• **EXERCISE PROMPT**
Everything in the records below is to be reproduced exactly, apart from the images.

** TASK INPUT follows **

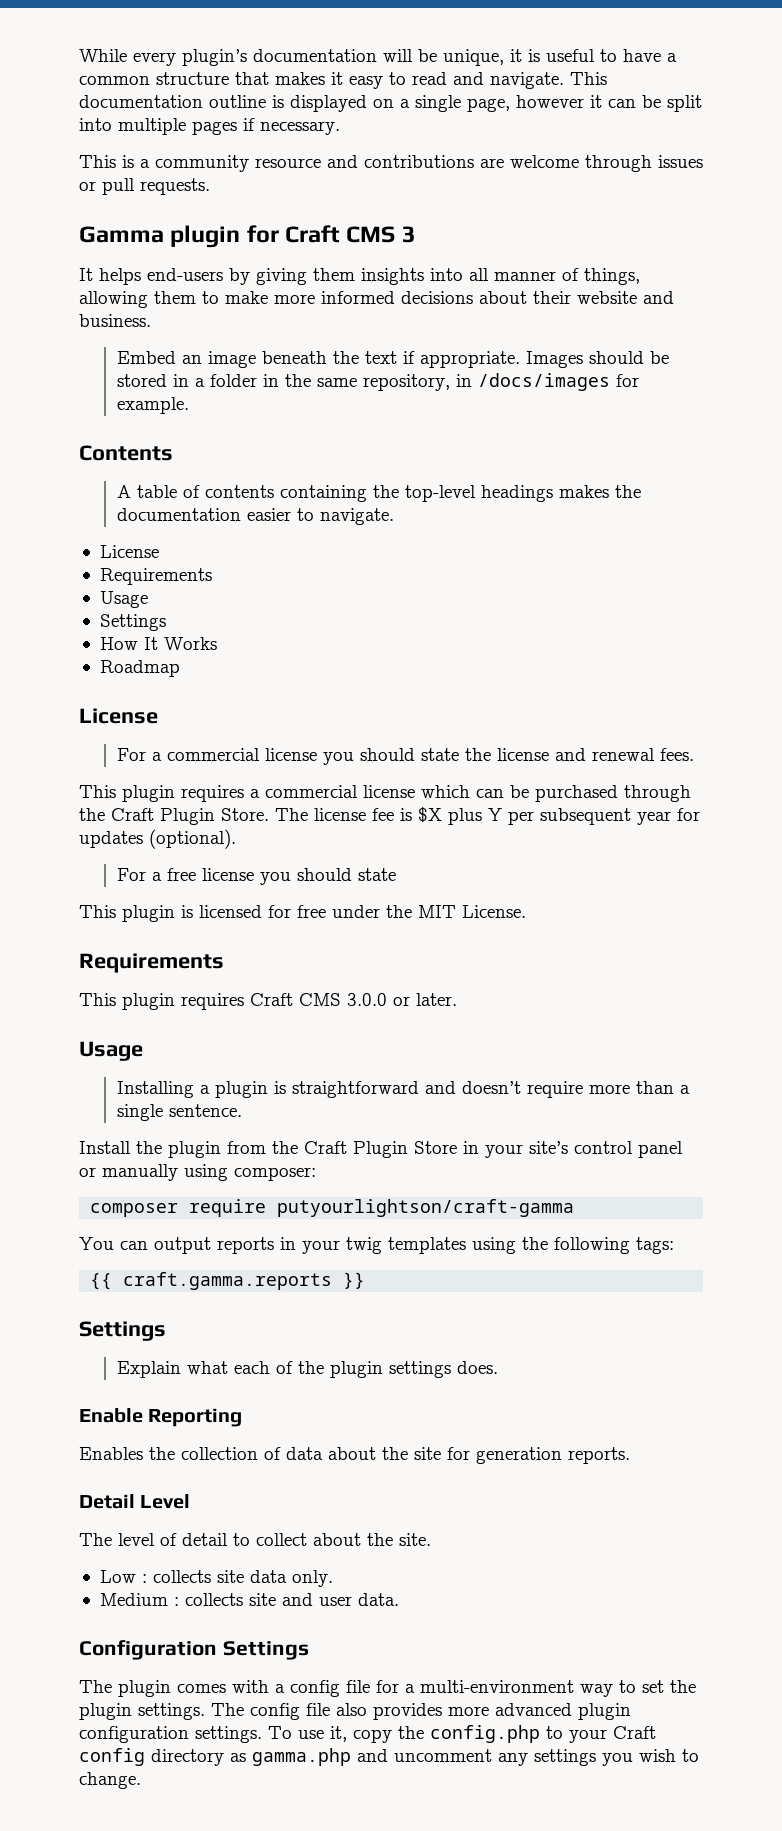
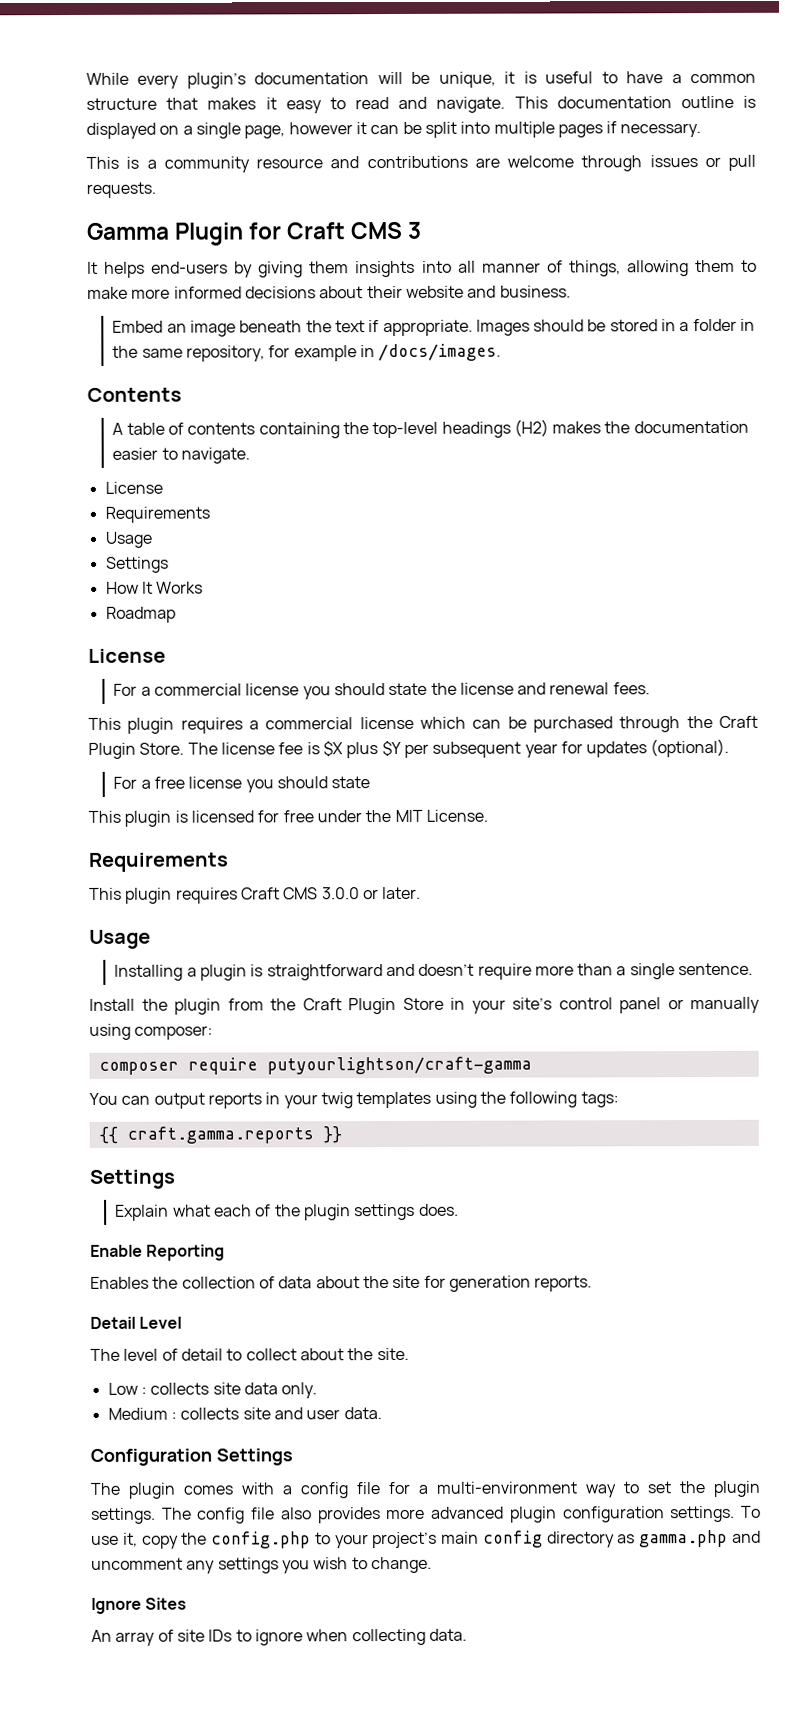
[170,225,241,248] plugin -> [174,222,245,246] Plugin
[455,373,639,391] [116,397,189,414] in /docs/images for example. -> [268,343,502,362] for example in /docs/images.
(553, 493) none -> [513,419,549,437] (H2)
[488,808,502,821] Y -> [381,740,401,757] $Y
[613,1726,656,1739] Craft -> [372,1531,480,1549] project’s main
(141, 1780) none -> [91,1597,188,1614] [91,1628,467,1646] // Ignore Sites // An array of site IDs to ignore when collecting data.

** End of TASK INPUT **

• **SOLUTION FOR THIS EXERCISE**
[170,225,241,248] plugin -> [174,222,245,246] Plugin
[455,373,639,391] [116,397,189,414] in /docs/images for example. -> [268,343,502,362] for example in /docs/images.
(553, 493) none -> [513,419,549,437] (H2)
[488,808,502,821] Y -> [381,740,401,757] $Y
[613,1726,656,1739] Craft -> [372,1531,480,1549] project’s main
(141, 1780) none -> [91,1597,188,1614] [91,1628,467,1646] // Ignore Sites // An array of site IDs to ignore when collecting data.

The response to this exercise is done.